MATERIAL FOR THE TASK —
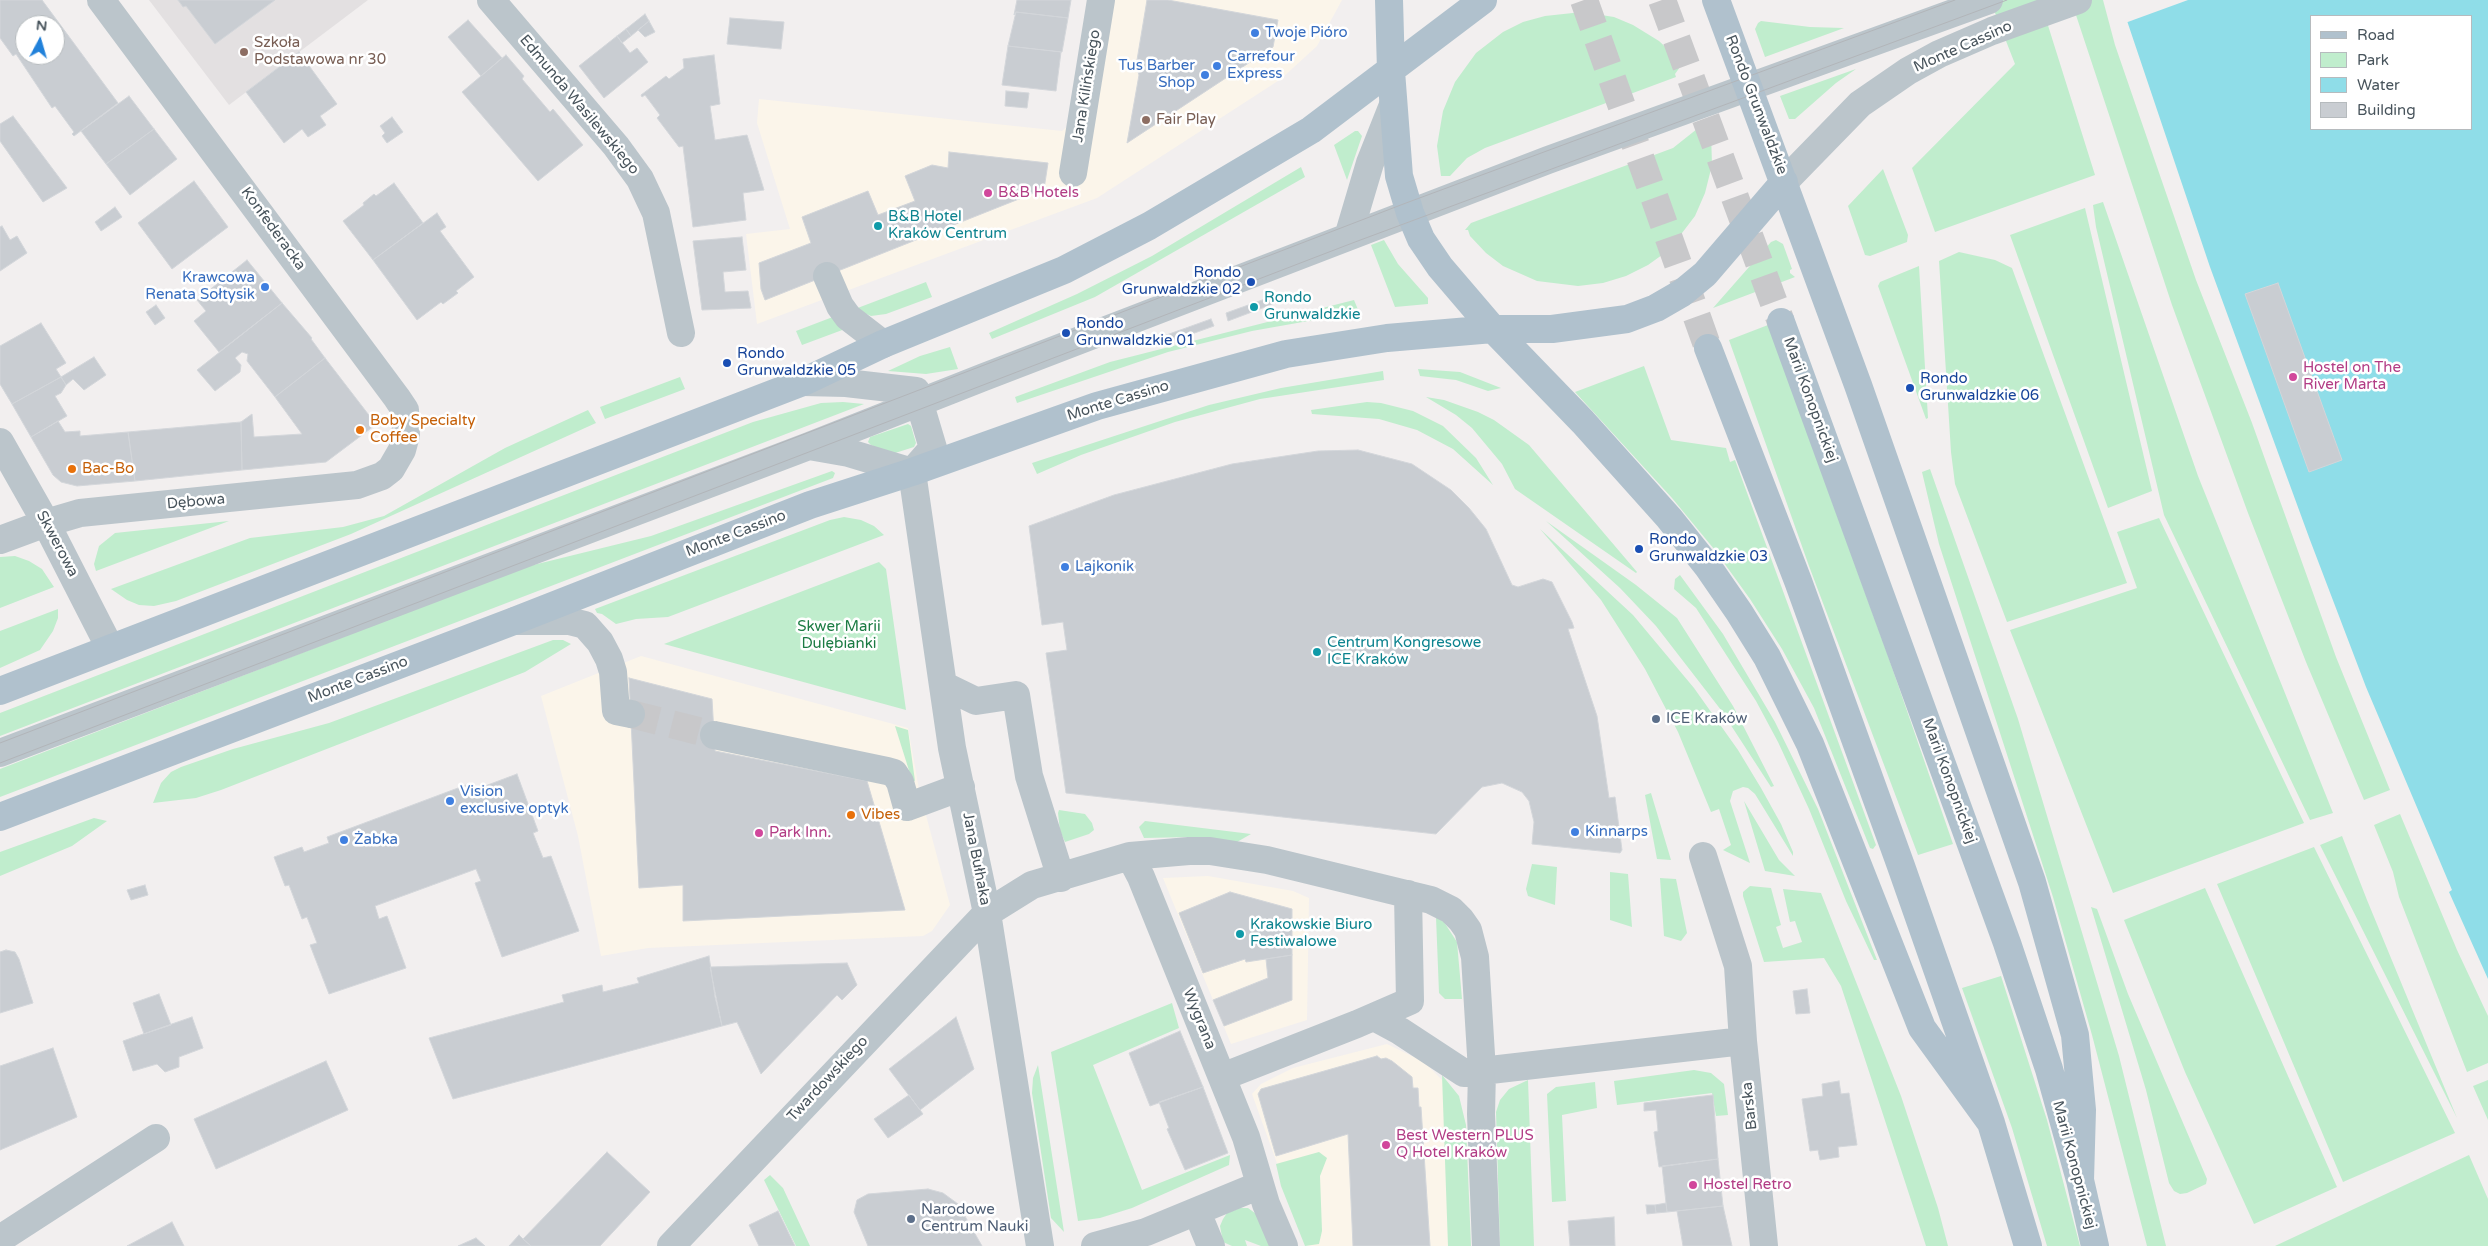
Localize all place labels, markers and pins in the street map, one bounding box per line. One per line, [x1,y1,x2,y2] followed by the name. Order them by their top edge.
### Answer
[1265,24,1348,42] place label: Twoje Pióro
[1249,27,1261,39] marker: Twoje Pióro
[254,34,386,69] place label: Szkoła Podstawowa nr 30
[238,46,250,58] marker: Szkoła Podstawowa nr 30
[1227,48,1295,83] place label: Carrefour Express
[1118,57,1195,92] place label: Tus Barber Shop
[1211,60,1223,72] marker: Carrefour Express
[1199,69,1211,81] marker: Tus Barber Shop
[1156,111,1216,129] place label: Fair Play
[1140,114,1152,126] marker: Fair Play
[998,184,1079,202] place label: B&B Hotels
[982,187,994,199] marker: B&B Hotels
[888,208,1007,243] place label: B&B Hotel Kraków Centrum
[872,220,884,232] marker: B&B Hotel Kraków Centrum
[1122,264,1241,299] place label: Rondo Grunwaldzkie 02
[145,269,255,304] place label: Krawcowa Renata Sołtysik
[1245,276,1257,288] marker: Rondo Grunwaldzkie 02
[259,281,271,293] marker: Krawcowa Renata Sołtysik
[1264,289,1361,324] place label: Rondo Grunwaldzkie
[1248,301,1260,313] marker: Rondo Grunwaldzkie
[1076,315,1195,350] place label: Rondo Grunwaldzkie 01
[1060,327,1072,339] marker: Rondo Grunwaldzkie 01
[737,345,856,380] place label: Rondo Grunwaldzkie 05
[721,357,733,369] marker: Rondo Grunwaldzkie 05
[2303,359,2401,394] place label: Hostel on The River Marta
[1920,370,2039,405] place label: Rondo Grunwaldzkie 06
[2287,371,2299,383] marker: Hostel on The River Marta
[1904,382,1916,394] marker: Rondo Grunwaldzkie 06
[370,412,475,447] place label: Boby Specialty Coffee
[354,424,366,436] marker: Boby Specialty Coffee
[82,460,134,478] place label: Bac-Bo
[66,463,78,475] marker: Bac-Bo
[1649,531,1768,566] place label: Rondo Grunwaldzkie 03
[1633,543,1645,555] marker: Rondo Grunwaldzkie 03
[1075,558,1134,576] place label: Lajkonik
[1059,561,1071,573] marker: Lajkonik
[1327,634,1481,669] place label: Centrum Kongresowe ICE Kraków
[1311,646,1323,658] marker: Centrum Kongresowe ICE Kraków
[1666,710,1747,728] place label: ICE Kraków
[1650,713,1662,725] marker: ICE Kraków
[460,783,569,818] place label: Vision exclusive optyk
[444,795,456,807] marker: Vision exclusive optyk
[861,806,900,824] place label: Vibes
[845,809,857,821] marker: Vibes
[1585,823,1648,841] place label: Kinnarps
[769,824,831,842] place label: Park Inn.
[1569,826,1581,838] marker: Kinnarps
[753,827,765,839] marker: Park Inn.
[354,831,398,849] place label: Żabka
[338,834,350,846] marker: Żabka
[1250,916,1372,951] place label: Krakowskie Biuro Festiwalowe
[1234,928,1246,940] marker: Krakowskie Biuro Festiwalowe
[1396,1127,1534,1162] place label: Best Western PLUS Q Hotel Kraków
[1380,1139,1392,1151] marker: Best Western PLUS Q Hotel Kraków
[1703,1176,1792,1194] place label: Hostel Retro
[1687,1179,1699,1191] marker: Hostel Retro
[921,1201,1028,1236] place label: Narodowe Centrum Nauki
[905,1213,917,1225] marker: Narodowe Centrum Nauki

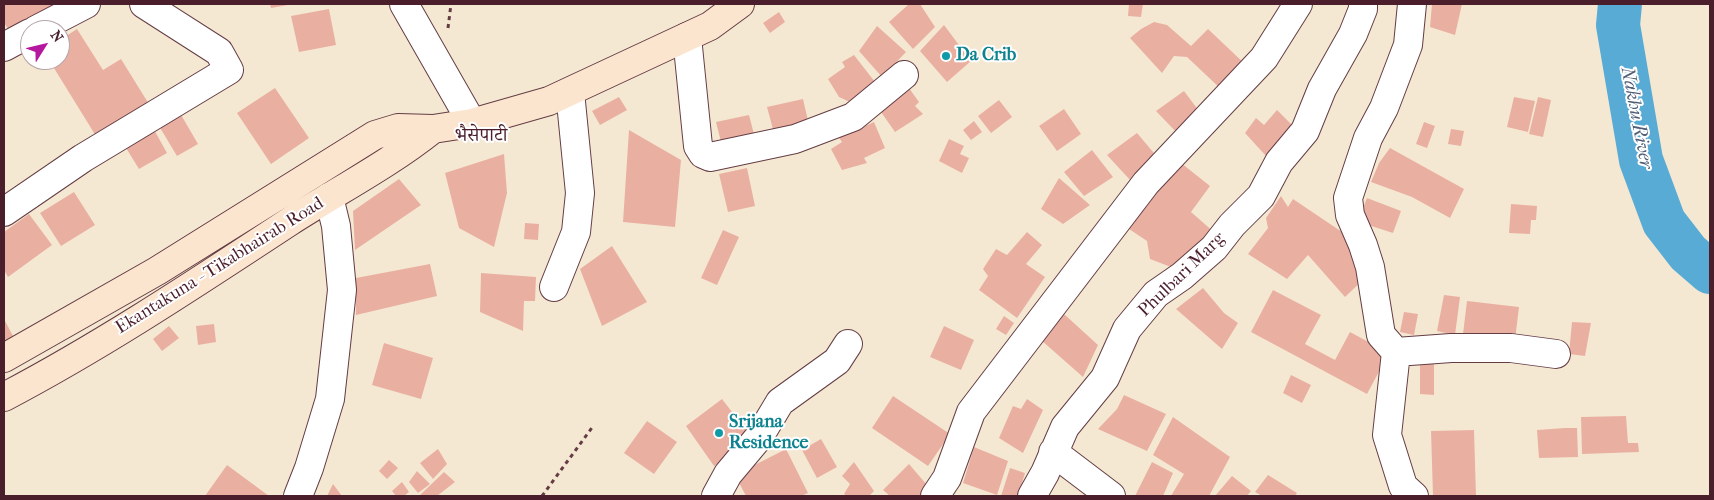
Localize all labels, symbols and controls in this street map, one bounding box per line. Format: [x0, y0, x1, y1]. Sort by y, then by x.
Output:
north arrow [20, 20, 70, 70]
text: N [47, 27, 67, 46]
place label: Da Crib [956, 45, 1016, 67]
marker: Da Crib [940, 50, 952, 62]
water label: Nakhu River [1615, 65, 1657, 171]
district label: भैसेपाटी [455, 125, 507, 147]
street label: Ekantakuna - Tikabhairab Road [112, 193, 328, 339]
street label: Phulbari Marg [1134, 228, 1230, 322]
place label: Srijana Residence [729, 412, 808, 454]
marker: Srijana Residence [713, 427, 725, 439]

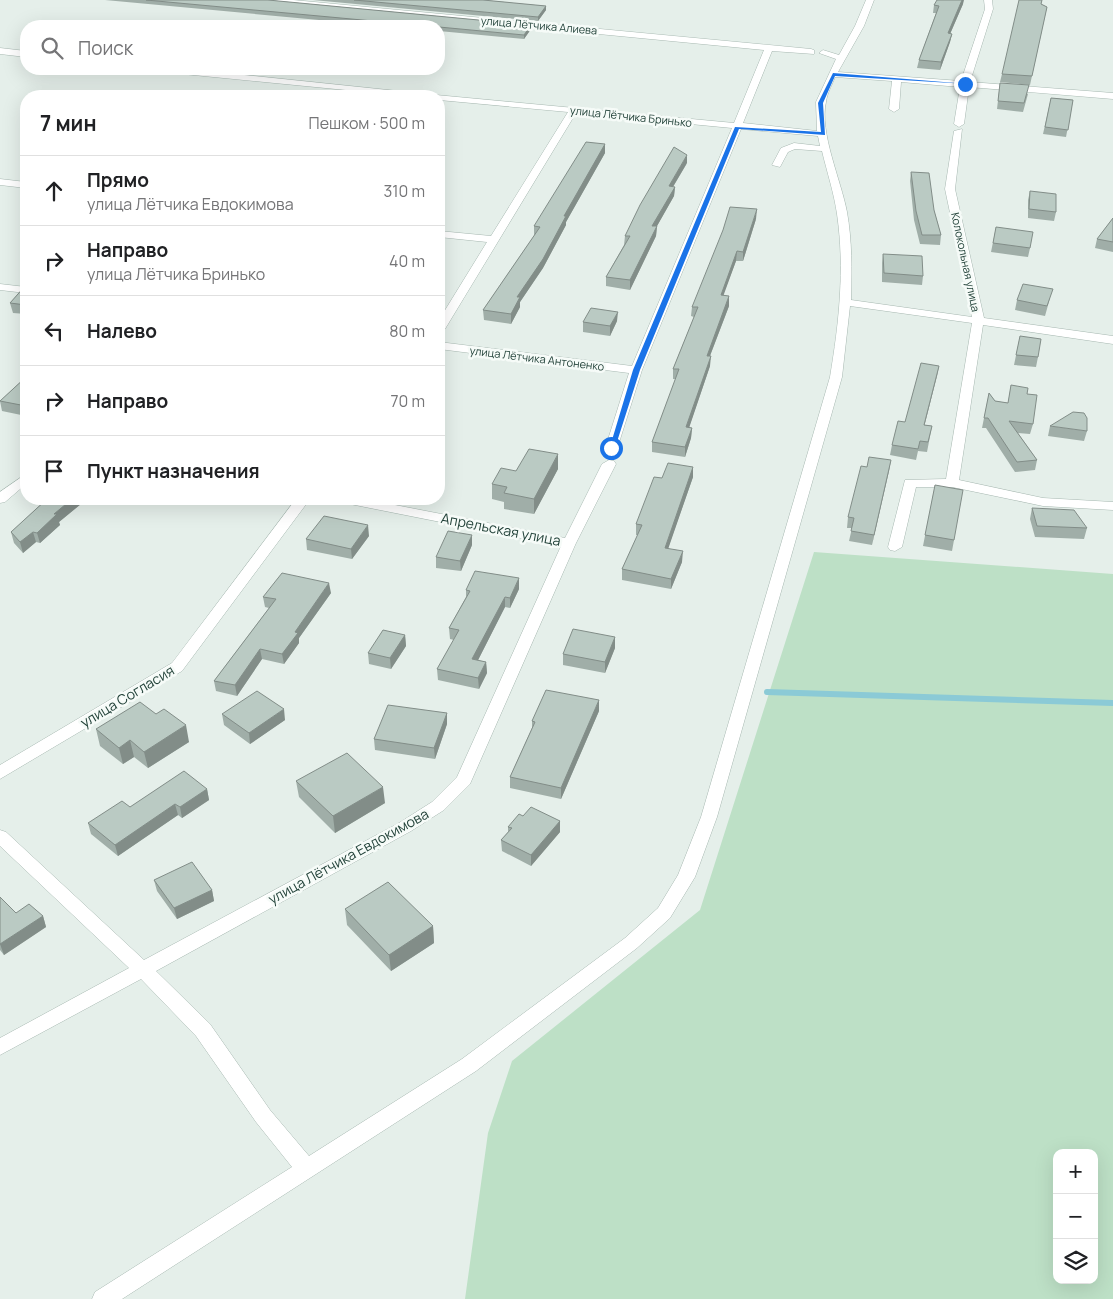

WORK TASK — Each entry above should be written out verbatim, minus its pictures.

ANSWER —
Localize all place labels, markers and pins in the street map, one bounding box per line. One per line, [x1,y1,x2,y2] followed by the name. Order them by their top edge.
### Answer
[1265,24,1348,42] place label: Twoje Pióro
[1249,27,1261,39] marker: Twoje Pióro
[254,34,386,69] place label: Szkoła Podstawowa nr 30
[238,46,250,58] marker: Szkoła Podstawowa nr 30
[1227,48,1295,83] place label: Carrefour Express
[1118,57,1195,92] place label: Tus Barber Shop
[1211,60,1223,72] marker: Carrefour Express
[1199,69,1211,81] marker: Tus Barber Shop
[1156,111,1216,129] place label: Fair Play
[1140,114,1152,126] marker: Fair Play
[998,184,1079,202] place label: B&B Hotels
[982,187,994,199] marker: B&B Hotels
[888,208,1007,243] place label: B&B Hotel Kraków Centrum
[872,220,884,232] marker: B&B Hotel Kraków Centrum
[1122,264,1241,299] place label: Rondo Grunwaldzkie 02
[145,269,255,304] place label: Krawcowa Renata Sołtysik
[1245,276,1257,288] marker: Rondo Grunwaldzkie 02
[259,281,271,293] marker: Krawcowa Renata Sołtysik
[1264,289,1361,324] place label: Rondo Grunwaldzkie
[1248,301,1260,313] marker: Rondo Grunwaldzkie
[1076,315,1195,350] place label: Rondo Grunwaldzkie 01
[1060,327,1072,339] marker: Rondo Grunwaldzkie 01
[737,345,856,380] place label: Rondo Grunwaldzkie 05
[721,357,733,369] marker: Rondo Grunwaldzkie 05
[2303,359,2401,394] place label: Hostel on The River Marta
[1920,370,2039,405] place label: Rondo Grunwaldzkie 06
[2287,371,2299,383] marker: Hostel on The River Marta
[1904,382,1916,394] marker: Rondo Grunwaldzkie 06
[370,412,475,447] place label: Boby Specialty Coffee
[354,424,366,436] marker: Boby Specialty Coffee
[82,460,134,478] place label: Bac-Bo
[66,463,78,475] marker: Bac-Bo
[1649,531,1768,566] place label: Rondo Grunwaldzkie 03
[1633,543,1645,555] marker: Rondo Grunwaldzkie 03
[1075,558,1134,576] place label: Lajkonik
[1059,561,1071,573] marker: Lajkonik
[1327,634,1481,669] place label: Centrum Kongresowe ICE Kraków
[1311,646,1323,658] marker: Centrum Kongresowe ICE Kraków
[1666,710,1747,728] place label: ICE Kraków
[1650,713,1662,725] marker: ICE Kraków
[460,783,569,818] place label: Vision exclusive optyk
[444,795,456,807] marker: Vision exclusive optyk
[861,806,900,824] place label: Vibes
[845,809,857,821] marker: Vibes
[1585,823,1648,841] place label: Kinnarps
[769,824,831,842] place label: Park Inn.
[1569,826,1581,838] marker: Kinnarps
[753,827,765,839] marker: Park Inn.
[354,831,398,849] place label: Żabka
[338,834,350,846] marker: Żabka
[1250,916,1372,951] place label: Krakowskie Biuro Festiwalowe
[1234,928,1246,940] marker: Krakowskie Biuro Festiwalowe
[1396,1127,1534,1162] place label: Best Western PLUS Q Hotel Kraków
[1380,1139,1392,1151] marker: Best Western PLUS Q Hotel Kraków
[1703,1176,1792,1194] place label: Hostel Retro
[1687,1179,1699,1191] marker: Hostel Retro
[921,1201,1028,1236] place label: Narodowe Centrum Nauki
[905,1213,917,1225] marker: Narodowe Centrum Nauki

Localize all labels, symbols and controls in this street map, one bounding box per line. Format: [x0, y0, x1, y1]. Sort by y, then by x.
Output:
north arrow [20, 20, 70, 70]
text: N [47, 27, 67, 46]
place label: Da Crib [956, 45, 1016, 67]
marker: Da Crib [940, 50, 952, 62]
water label: Nakhu River [1615, 65, 1657, 171]
district label: भैसेपाटी [455, 125, 507, 147]
street label: Ekantakuna - Tikabhairab Road [112, 193, 328, 339]
street label: Phulbari Marg [1134, 228, 1230, 322]
place label: Srijana Residence [729, 412, 808, 454]
marker: Srijana Residence [713, 427, 725, 439]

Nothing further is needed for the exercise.